Vera menatap mereka satu per satu. Mereka semua menganggukkan kepalanya. Mereka setuju dengan usulan Putra.

"Should I?" tanyanya sekali lagi. Mereka kembali mengangguk.

"Korea? Ehm, gue kira itu tempat yang pas. Nah, Dit, gue juga punya temen disana. Cakep, kali aja lo suka. Lagian gue juga mau ada acara disana. Lumayan, tas buatan gue dilirik sama departement store disana." jawab Vera.

"Kesempatan dalam kesempitan lo."

"Bisnis mulu. Tapi gak apa sih. Gue juga pengen ke Korea hahaha."

"Jadi?"

"Korea!" teriak mereka bersama-sama.

Tapi, lag-lagi ada pria yang datang. Ia mengenakan kemeja dan jeans dengan sepatu kets berwarna hitam. Rambutnya yang di cat coklat pun tartata rapi.
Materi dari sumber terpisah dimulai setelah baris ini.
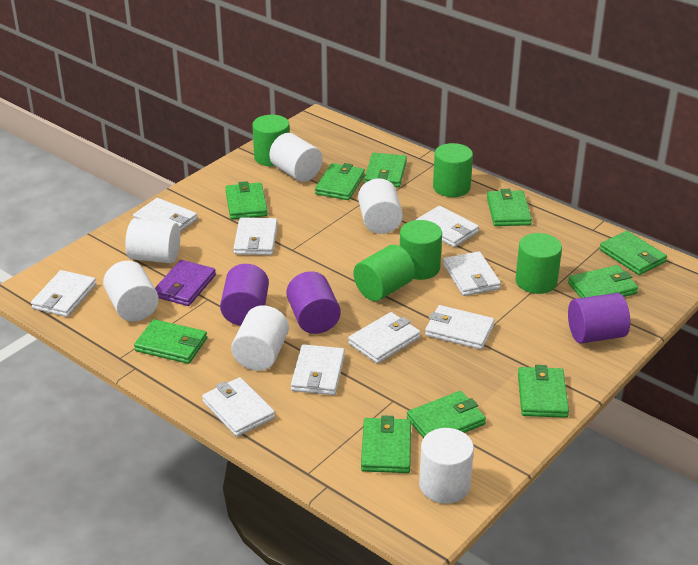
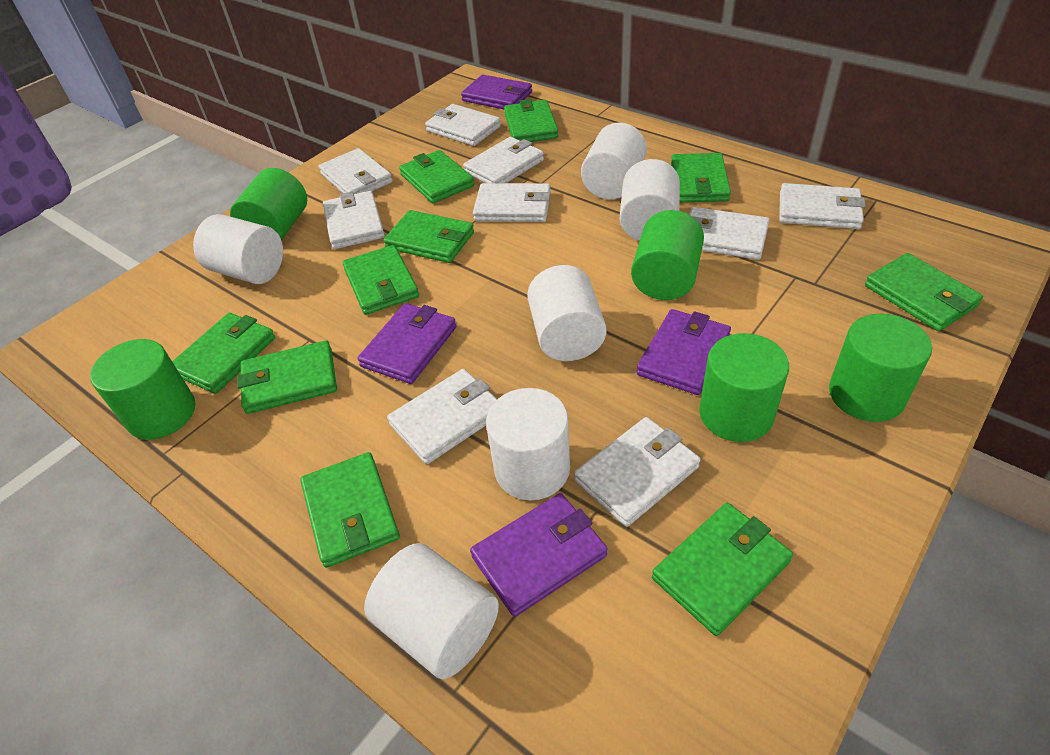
purple cylinder: 3 -> 0
purple wallet: 1 -> 4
"Gue ketinggalan banyak nih." ujar pria itu sambil meletakkan kopernya di dekat meja. Kemudian dia duduk di sofa.

"Banyak banget, Nath." jawab Aldi sambil tersenyum.

"Long time no see bro." ujar Gevin seraya menyambutnya. Dan kembali tersenyum.

"Kemana aja lo? Baru masuk sekolah sebulan. Udah ngilang lagi. Welcome again, Nath." ujar Angel sambil menyalami Nathan.

"So, kita jadi kemana?" tanya Nathan. Mereka saling berpandangan.

"KOREA!"

Nathan tertegun dan akhirnya tetsenyum. "Korea!" teriaknya.